### Your goal
The answer is to be an exact copy of the lines below running from the line with "98: (378, 1437)" down to the line with "133: (404, 942)", both ends included, and nothing more.

'''

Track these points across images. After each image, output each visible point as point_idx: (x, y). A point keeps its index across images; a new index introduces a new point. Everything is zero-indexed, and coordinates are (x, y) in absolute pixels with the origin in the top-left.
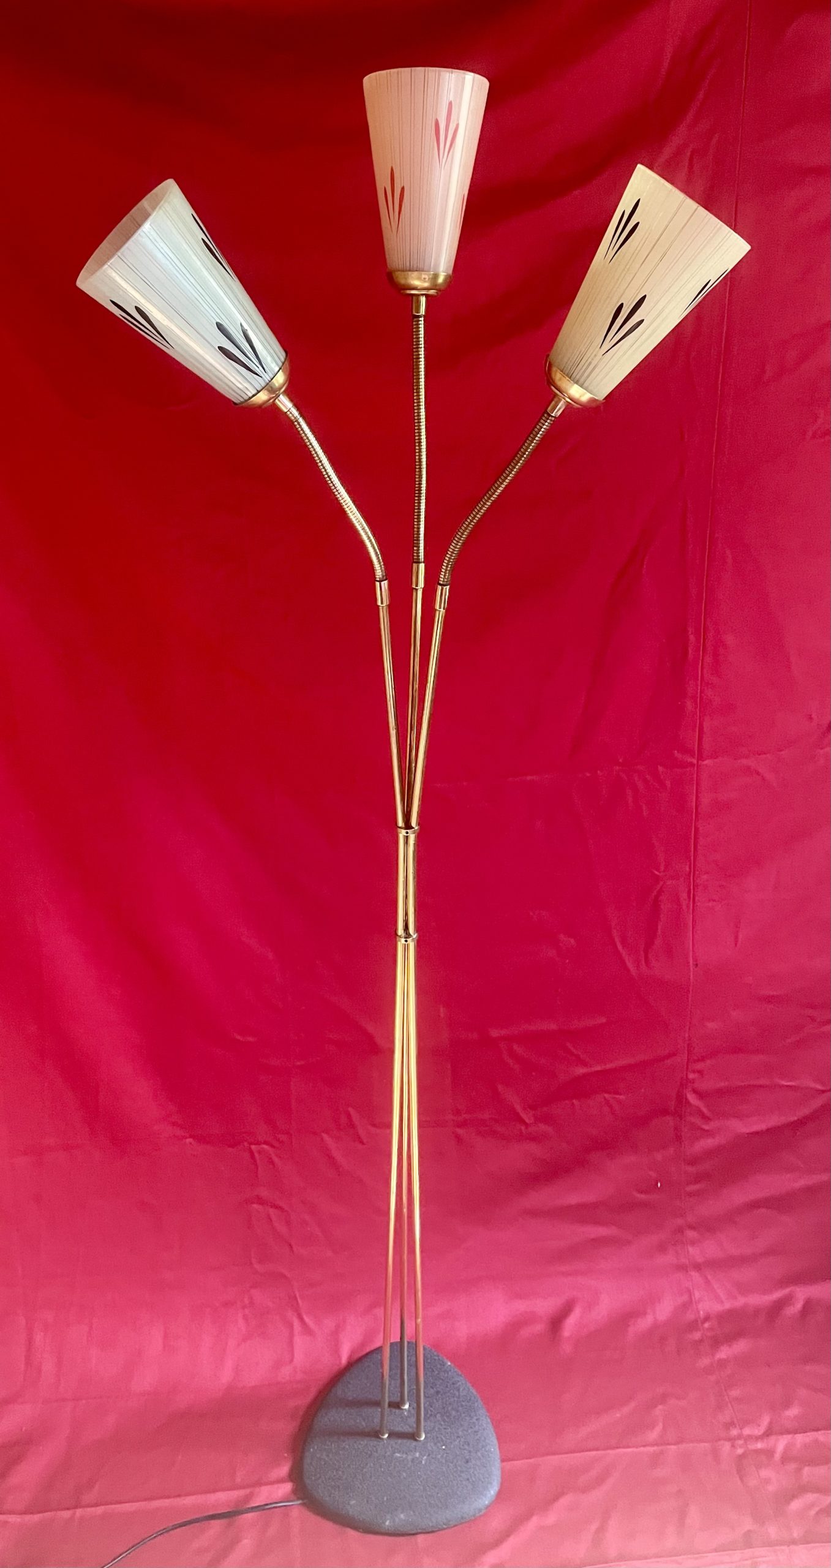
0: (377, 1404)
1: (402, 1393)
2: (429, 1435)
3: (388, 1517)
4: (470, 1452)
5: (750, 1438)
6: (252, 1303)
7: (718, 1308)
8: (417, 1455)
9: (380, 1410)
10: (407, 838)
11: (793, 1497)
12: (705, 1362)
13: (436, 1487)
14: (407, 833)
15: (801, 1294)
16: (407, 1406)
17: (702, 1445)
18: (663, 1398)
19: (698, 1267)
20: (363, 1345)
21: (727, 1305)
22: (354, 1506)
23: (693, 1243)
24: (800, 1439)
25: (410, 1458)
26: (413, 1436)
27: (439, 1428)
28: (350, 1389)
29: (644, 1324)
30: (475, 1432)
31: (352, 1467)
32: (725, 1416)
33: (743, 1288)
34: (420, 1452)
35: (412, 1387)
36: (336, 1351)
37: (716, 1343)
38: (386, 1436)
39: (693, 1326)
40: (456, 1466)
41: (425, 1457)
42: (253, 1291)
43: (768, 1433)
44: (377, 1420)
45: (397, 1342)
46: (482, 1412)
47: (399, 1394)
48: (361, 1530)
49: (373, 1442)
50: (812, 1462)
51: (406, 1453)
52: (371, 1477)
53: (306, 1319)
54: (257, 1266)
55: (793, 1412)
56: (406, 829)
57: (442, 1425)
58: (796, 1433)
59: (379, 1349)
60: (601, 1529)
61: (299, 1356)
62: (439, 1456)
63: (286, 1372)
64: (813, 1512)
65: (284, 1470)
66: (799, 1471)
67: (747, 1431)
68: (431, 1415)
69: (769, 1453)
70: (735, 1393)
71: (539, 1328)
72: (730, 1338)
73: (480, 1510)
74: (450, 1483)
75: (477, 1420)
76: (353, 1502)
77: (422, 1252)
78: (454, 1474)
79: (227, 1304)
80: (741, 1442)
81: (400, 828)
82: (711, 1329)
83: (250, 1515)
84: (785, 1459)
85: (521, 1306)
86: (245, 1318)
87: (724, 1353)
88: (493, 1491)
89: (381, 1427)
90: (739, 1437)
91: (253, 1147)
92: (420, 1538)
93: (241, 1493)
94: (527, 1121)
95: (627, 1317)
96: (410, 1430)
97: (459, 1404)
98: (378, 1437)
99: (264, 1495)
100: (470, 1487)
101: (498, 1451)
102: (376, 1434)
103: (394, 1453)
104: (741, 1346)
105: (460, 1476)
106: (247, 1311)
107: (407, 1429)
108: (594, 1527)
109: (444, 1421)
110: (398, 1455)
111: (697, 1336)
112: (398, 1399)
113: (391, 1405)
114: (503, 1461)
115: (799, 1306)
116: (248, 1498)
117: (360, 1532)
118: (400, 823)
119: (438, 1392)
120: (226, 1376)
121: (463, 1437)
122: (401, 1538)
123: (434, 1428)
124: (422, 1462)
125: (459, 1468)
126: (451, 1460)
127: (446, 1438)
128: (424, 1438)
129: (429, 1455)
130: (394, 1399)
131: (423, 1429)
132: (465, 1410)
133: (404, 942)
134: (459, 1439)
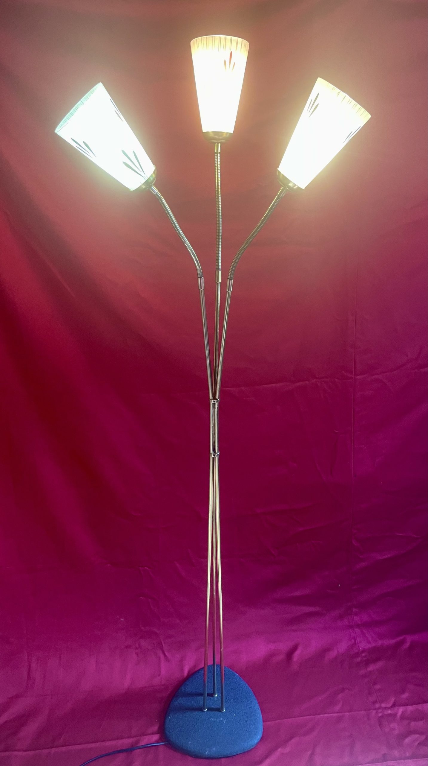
0: (202, 695)
1: (214, 689)
2: (227, 709)
3: (208, 749)
4: (247, 717)
5: (385, 708)
6: (140, 646)
7: (368, 646)
8: (222, 719)
9: (203, 698)
10: (214, 404)
11: (406, 737)
12: (362, 672)
13: (230, 734)
14: (214, 402)
15: (409, 639)
16: (216, 696)
17: (362, 712)
18: (343, 690)
19: (358, 626)
20: (195, 666)
21: (373, 645)
22: (191, 745)
23: (356, 615)
24: (410, 708)
25: (218, 720)
26: (219, 710)
27: (232, 706)
28: (189, 687)
29: (333, 654)
30: (250, 707)
31: (189, 725)
32: (372, 699)
33: (381, 636)
34: (223, 717)
35: (219, 687)
36: (182, 670)
37: (367, 663)
38: (206, 710)
39: (357, 655)
40: (240, 724)
41: (225, 720)
42: (141, 640)
43: (394, 706)
44: (202, 703)
45: (211, 665)
46: (253, 698)
47: (212, 690)
48: (194, 756)
49: (200, 713)
50: (415, 720)
51: (216, 718)
52: (198, 730)
53: (166, 653)
54: (143, 628)
55: (405, 696)
56: (213, 400)
57: (233, 704)
58: (407, 705)
59: (203, 668)
60: (312, 754)
61: (163, 671)
62: (232, 719)
63: (156, 681)
64: (416, 744)
65: (156, 728)
66: (409, 724)
67: (383, 705)
68: (228, 700)
69: (395, 715)
70: (378, 687)
71: (281, 657)
72: (375, 661)
73: (253, 746)
74: (238, 732)
75: (251, 701)
76: (190, 742)
77: (223, 620)
78: (240, 728)
79: (128, 647)
80: (380, 710)
81: (211, 399)
82: (366, 656)
83: (138, 750)
84: (402, 718)
85: (272, 647)
86: (137, 654)
87: (371, 668)
88: (259, 736)
89: (203, 706)
90: (379, 708)
91: (140, 568)
92: (223, 760)
93: (134, 740)
94: (274, 554)
95: (324, 652)
96: (218, 707)
97: (242, 694)
98: (202, 711)
99: (145, 740)
100: (247, 734)
101: (261, 717)
102: (201, 709)
103: (210, 718)
104: (380, 664)
105: (242, 729)
106: (137, 651)
107: (216, 706)
108: (309, 753)
109: (235, 702)
110: (212, 719)
111: (359, 660)
112: (212, 692)
113: (208, 695)
114: (263, 722)
115: (408, 644)
116: (138, 742)
117: (193, 757)
118: (211, 397)
119: (232, 689)
120: (127, 683)
121: (244, 710)
122: (214, 761)
123: (229, 706)
124: (224, 722)
125: (242, 725)
126: (238, 721)
127: (236, 711)
128: (225, 710)
129: (227, 719)
130: (210, 692)
131: (224, 706)
132: (245, 697)
133: (213, 457)
134: (242, 711)
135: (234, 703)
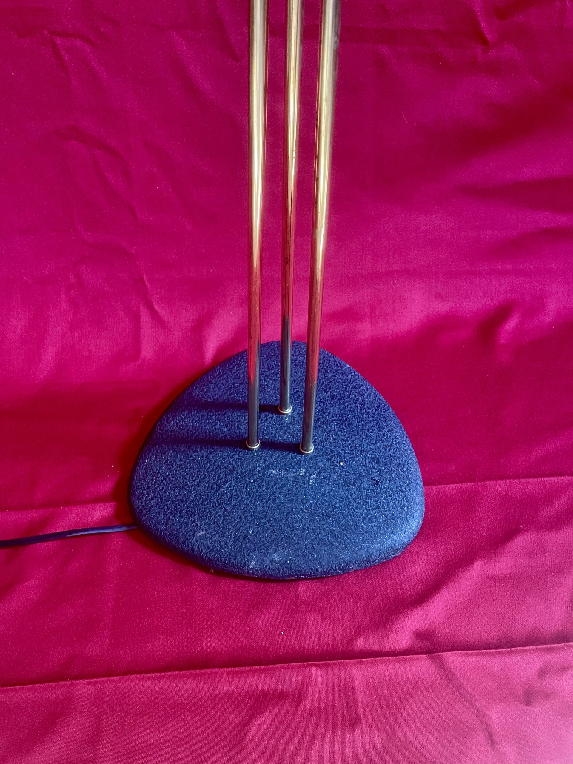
0: (245, 406)
1: (282, 394)
2: (320, 448)
3: (254, 555)
4: (380, 471)
8: (302, 472)
9: (247, 414)
13: (328, 516)
16: (289, 411)
22: (203, 540)
25: (291, 475)
26: (297, 448)
27: (335, 440)
30: (387, 446)
31: (203, 484)
34: (306, 468)
38: (257, 447)
40: (359, 489)
41: (314, 476)
44: (244, 427)
46: (395, 423)
47: (279, 397)
49: (238, 454)
51: (286, 470)
52: (230, 500)
57: (338, 436)
62: (335, 476)
65: (107, 486)
68: (323, 423)
74: (351, 512)
75: (388, 431)
76: (200, 534)
78: (357, 500)
83: (44, 545)
88: (415, 524)
89: (248, 437)
91: (59, 41)
94: (489, 37)
96: (293, 440)
97: (363, 412)
98: (246, 448)
100: (381, 519)
101: (419, 473)
102: (242, 444)
103: (269, 469)
105: (365, 503)
107: (287, 438)
109: (342, 431)
110: (274, 472)
112: (276, 402)
113: (263, 408)
114: (425, 483)
116: (46, 522)
119: (333, 397)
121: (369, 452)
122: (272, 586)
123: (326, 440)
124: (309, 482)
125: (364, 492)
126: (353, 481)
127: (345, 453)
128: (312, 451)
129: (319, 473)
130: (270, 401)
131: (312, 440)
132: (371, 419)
134: (364, 454)
135: (339, 433)
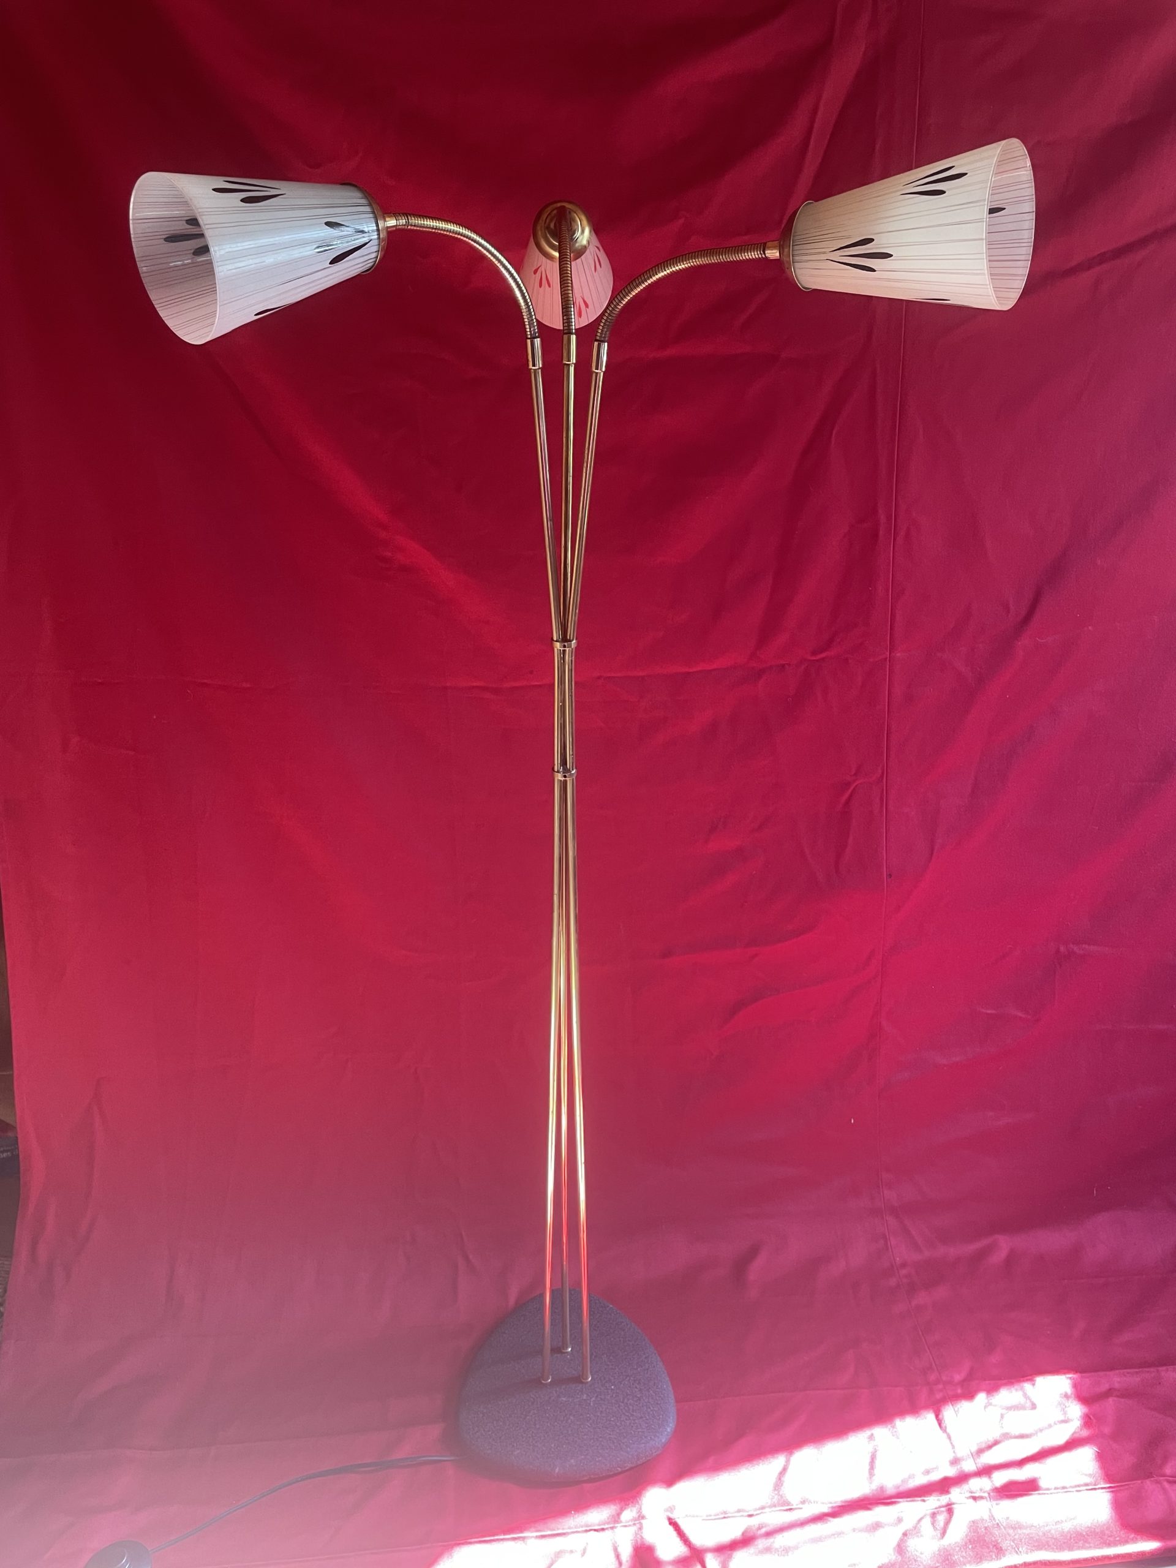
0: (538, 1351)
1: (564, 1339)
2: (596, 1376)
3: (558, 1463)
4: (641, 1390)
5: (949, 1382)
6: (414, 1240)
7: (915, 1256)
8: (585, 1397)
9: (540, 1357)
10: (563, 653)
12: (901, 1307)
13: (607, 1428)
14: (563, 647)
15: (1004, 1245)
16: (570, 1350)
17: (898, 1389)
18: (855, 1343)
19: (894, 1212)
20: (532, 1286)
21: (928, 1255)
22: (520, 1457)
23: (889, 1186)
25: (577, 1400)
26: (579, 1379)
27: (606, 1369)
29: (837, 1269)
30: (645, 1370)
31: (513, 1416)
32: (922, 1361)
33: (945, 1238)
34: (587, 1394)
35: (575, 1334)
36: (504, 1296)
37: (913, 1289)
38: (549, 1382)
39: (888, 1272)
40: (626, 1405)
41: (594, 1399)
42: (416, 1227)
43: (969, 1378)
44: (538, 1367)
46: (651, 1350)
47: (561, 1338)
49: (535, 1389)
50: (1017, 1409)
51: (572, 1397)
52: (535, 1425)
53: (471, 1257)
54: (420, 1201)
55: (995, 1358)
56: (561, 642)
57: (608, 1366)
62: (608, 1397)
63: (449, 1318)
66: (1002, 1417)
67: (946, 1376)
68: (596, 1357)
70: (934, 1338)
71: (721, 1272)
72: (930, 1285)
73: (657, 1449)
74: (623, 1423)
75: (646, 1358)
76: (517, 1452)
78: (626, 1413)
79: (388, 1240)
80: (939, 1387)
81: (556, 641)
82: (907, 1275)
85: (703, 1250)
87: (922, 1298)
88: (669, 1429)
89: (542, 1374)
90: (938, 1382)
95: (816, 1261)
96: (575, 1373)
97: (626, 1344)
98: (541, 1384)
100: (644, 1425)
101: (671, 1389)
102: (538, 1381)
103: (559, 1398)
104: (939, 1293)
105: (632, 1415)
106: (408, 1248)
107: (571, 1373)
109: (611, 1361)
110: (564, 1399)
112: (560, 1344)
113: (551, 1350)
114: (677, 1402)
115: (1002, 1255)
118: (556, 636)
121: (632, 1376)
123: (599, 1370)
124: (590, 1404)
125: (631, 1407)
126: (622, 1400)
127: (615, 1379)
128: (590, 1379)
129: (597, 1397)
130: (557, 1344)
131: (589, 1371)
132: (632, 1349)
133: (563, 779)
134: (628, 1378)
135: (609, 1363)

'''

### Response for this exercise
98: (378, 1437)
99: (264, 1495)
100: (470, 1487)
101: (498, 1451)
102: (376, 1434)
103: (394, 1453)
104: (741, 1346)
105: (460, 1476)
106: (247, 1311)
107: (407, 1429)
108: (594, 1527)
109: (444, 1421)
110: (398, 1455)
111: (697, 1336)
112: (398, 1399)
113: (391, 1405)
114: (503, 1461)
115: (799, 1306)
116: (248, 1498)
117: (360, 1532)
118: (400, 823)
119: (438, 1392)
120: (226, 1376)
121: (463, 1437)
122: (401, 1538)
123: (434, 1428)
124: (422, 1462)
125: (459, 1468)
126: (451, 1460)
127: (446, 1438)
128: (424, 1438)
129: (429, 1455)
130: (394, 1399)
131: (423, 1429)
132: (465, 1410)
133: (404, 942)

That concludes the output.